Kurt Nimmo
April 14, 2009

It’s that time again, time to pay the bankers what is owed at gunpoint. Back in the day, when fear of the IRS was not as prevalent as it is today, the government employed Hollywood propaganda to make the plebs feel good about forking over their hard-won earnings.

The Spirit of ’43 is a World War II propaganda cartoon created by Walt Disney Studios in 1943.

In the cartoon here, produced in 1943 during the Second World War, Donald Duck is pressed into service to make Americans feel good about paying taxes. Donald’s cartoon was rolled out the same year Milton Friedman, a Treasury Department economist at the time, came up with the idea of imposing a withholding tax.

In 1940 the government decided the quarterly installment plan for paying taxes wasn’t going to work — not with a huge and expensive war on the horizon — so the idea came to Friedman and his fellow bureaucrats to steal the money before the average pleb received his paycheck. In 1943, with the contrived war going full-tilt boogie and the masses sufficiently brainwashed with ad nauseam patriotism and the hyped-up threat posed by Hitler and Hirohito, the government imposed the withholding tax. It also cranked up the tax rate.

After the war the Treasury admitted the wartime withholding not only “greatly eased the collection of the tax,” but “also greatly reduced the taxpayer’s awareness of the amount of tax being collected, i.e. it reduced the transparency of the tax, which made it easier to raise taxes in the future.” It was grand theft larceny on a monumental scale.

In fact, it can be argued that the war was nothing if not a master scam perpetuated by the bankers in order to further enrich themselves and increase their power and influence.

As the late Antony C. Sutton revealed, there is plenty of documentary evidence a number of critical associations between the Wall Street international bankers and the rise of Hitler and Nazism in Germany. “Wall Street financed the German cartels in the mid-1920s which in turn proceeded to bring Hitler to power,” writes Sutton, and “the financing for Hitler and his S.S. street thugs came in part from affiliates or subsidiaries of U.S. firms, including Henry Ford in 1922, payments by I.G. Farben and General Electric in 1933, followed by the Standard Oil of New Jersey and I.T.T.” The international bankers used political influence in the U.S. to cover up their wartime collaboration.

[efoods]Recall George Bush’s grandfather, the late senator Prescott Bush, was a director and shareholder of companies that profited from involvement with the financial backers of Nazi Germany. “Remarkably, little of Bush’s dealings with Germany has received public scrutiny, partly because of the secret status of the documentation involving him,” write Ben Aris and Duncan Campbell for The Guardian.

Remarkably? It is simply business as usual.

The same crew of international bankers also backed the Bolshevik Revolution and subsequently profited from the establishment of a Soviet Russia and the astronomically expensive Cold War. (See Sutton’s Wall Street and the Rise of Hitler, p. 124.)

In her book, Web of Debt, Ellen Hodgson Brown writes that the unconstitutional income tax established with the passage of the Sixteenth Amendment in 1913 was “instituted primarily to secure a reliable source of money to pay the interest due to the bankers on the government’s securities [debt securities], and that continues to be its principal use today.” The illegal income tax was imposed on the clueless plebs (it was sold as a “soak the rich” scheme by the bankers) at the same time the privately owned Federal Reserve was established to keep the “taxpayers in perpetual debt for money created privately with accounting entries,” in other words funny money created out of thin air.
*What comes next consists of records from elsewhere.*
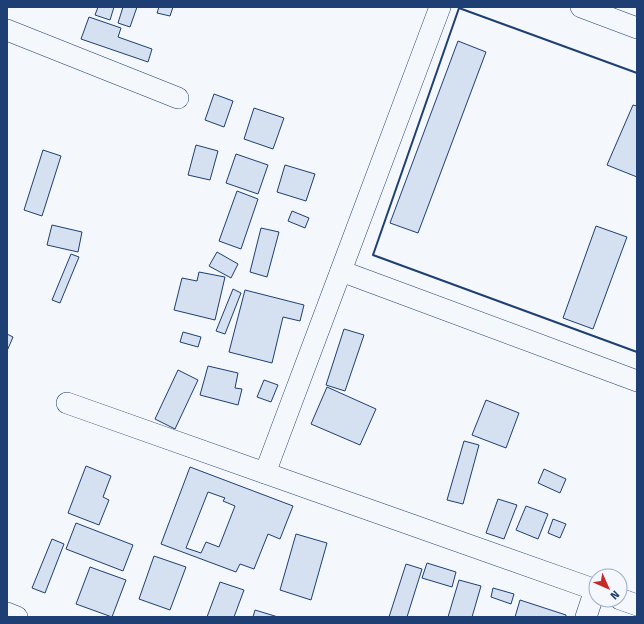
<svg xmlns="http://www.w3.org/2000/svg" width="644" height="624" font-family="'Fira Sans',sans-serif">
<style>
.building{fill:#d5e0f0;stroke:#1d3f73;fill-rule:evenodd}
.lines{fill:none;stroke-linecap:round;stroke-linejoin:round}
.street-casing{stroke:#1d3f73;stroke-width:22}
.street{stroke:#f4f7fb;stroke-width:21}
.wall{stroke:#1d3f73;stroke-width:2}
</style>
<rect width="100%" height="100%" fill="#f4f7fb"/>
<!-- building -->
<g class="building">
<path d="M98 7H114L110 20 95 15Z"/>
<path d="M123 7H137L130 27 118 23Z"/>
<path d="M159 7H173L170 16 157 13Z"/>
<path d="M89 17 121 28 118 37 152 49 148 62 81 39Z"/>
<path d="M458 41 486 52 418 233 390 223Z"/>
<path d="M214 94 233 101 224 127 205 120Z"/>
<path d="M633 105 637 106V177L607 165Z"/>
<path d="M254 108 284 118 273 149 244 139Z"/>
<path d="M196 145 218 151 210 180 188 175Z"/>
<path d="M43 150 61 156 42 216 24 210Z"/>
<path d="M236 154 268 165 258 194 226 183Z"/>
<path d="M285 165 315 174 306 201 277 192Z"/>
<path d="M237 191 258 199 241 249 219 241Z"/>
<path d="M292 211 309 218 305 228 288 221Z"/>
<path d="M52 225 82 232 78 252 47 245Z"/>
<path d="M596 226 627 237 593 329 563 318Z"/>
<path d="M261 228 279 232 267 277 250 272Z"/>
<path d="M217 252 238 264 231 278 209 266Z"/>
<path d="M71 254 79 257 60 303 52 300Z"/>
<path d="M199 272 225 277 215 320 174 310 182 278 197 281Z"/>
<path d="M233 289 241 293 225 334 216 331Z"/>
<path d="M245 290 304 305 300 321 283 317 272 363 229 352Z"/>
<path d="M344 329 364 335 345 391 326 385Z"/>
<path d="M183 332 201 337 198 347 180 342Z"/>
<path d="M7 334 13 337 7 351Z"/>
<path d="M208 366 238 373 235 388 242 389 238 405 200 395Z"/>
<path d="M178 370 198 380 175 429 155 419Z"/>
<path d="M264 380 278 385 271 402 257 397Z"/>
<path d="M327 387 376 409 360 445 311 424Z"/>
<path d="M486 400 519 413 506 448 472 435Z"/>
<path d="M464 441 479 445 463 504 447 500Z"/>
<path d="M86 466 111 476 103 497 109 500 99 525 68 513Z"/>
<path d="M190 467 293 506 280 539 268 534 254 569 240 564 236 572 161 544ZM208 492 225 498 223 501 235 506 219 547 206 542 201 553 186 548Z"/>
<path d="M544 469 566 479 560 493 538 483Z"/>
<path d="M498 499 517 505 504 539 486 533Z"/>
<path d="M526 506 548 514 538 539 516 530Z"/>
<path d="M553 519 566 524 560 538 548 533Z"/>
<path d="M76 523 133 545 123 571 66 549Z"/>
<path d="M296 534 327 543 311 600 280 590Z"/>
<path d="M52 539 64 544 45 593 32 588Z"/>
<path d="M154 556 186 567 170 610 139 599Z"/>
<path d="M427 563 456 572 452 587 422 578Z"/>
<path d="M406 564 422 569 407 617H389Z"/>
<path d="M90 567 126 580 112 617 76 604Z"/>
<path d="M459 580 481 586 472 617H448Z"/>
<path d="M220 582 244 590 234 617H207Z"/>
<path d="M493 588 514 594 511 604 491 597Z"/>
<path d="M520 600 566 615V617H515Z"/>
<path d="M255 610 278 617H253Z"/>
</g>
<g class="lines">
<defs>
<g id="street">
<path d="M581 7 637 28"/>
<path d="M7 30 178 98"/>
<path d="M341 271 637 381"/>
<path d="M67 403 596 590"/>
<path d="M265 473 440 7"/>
<path d="M620 599 637 605"/>
<path d="M7 613 17 617"/>
<path d="M586 617 595 590"/>
</g>
</defs>
<!-- street casing -->
<use href="#street" class="street-casing"/>
<!-- street -->
<use href="#street" class="street"/>
<!-- wall -->
<path class="wall" d="M637 73 459 8 373 255 637 352"/>
</g>
<!-- border -->
<rect width="644" height="624" fill="none" stroke="#1d3f73" stroke-width="16"/>
<!-- north arrow -->
<g transform="translate(608 588) rotate(135)"><circle r="19" fill="#f4f7fb" stroke="#9eadc5"/>
<path d="M0-3L7 15L0 10L-7 15Z" fill="#c62828"/>
<text y="-6" font-size="11" font-weight="bold" text-anchor="middle" fill="#1d3f73">N</text>
</g>
</svg>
Hollywood no longer needs to make cartoons to convince us paying taxes to international bankers is the “patriotic” thing to do. Millions of people accept this federally enforced fleecing operation with a mixture of resignation and fear. In fact, decades of propaganda have reduced many Americans to the point where they believe forking over a huge share of their earnings is a positive thing. Of course, they have no idea the money is going to the bankers.

“Just less than half of U.S. residents asked say the amount of federal income taxes they pay is ‘about right,’ a Gallup Poll reported on April 8, according to United Press International.

Donald Duck’s services are no longer required.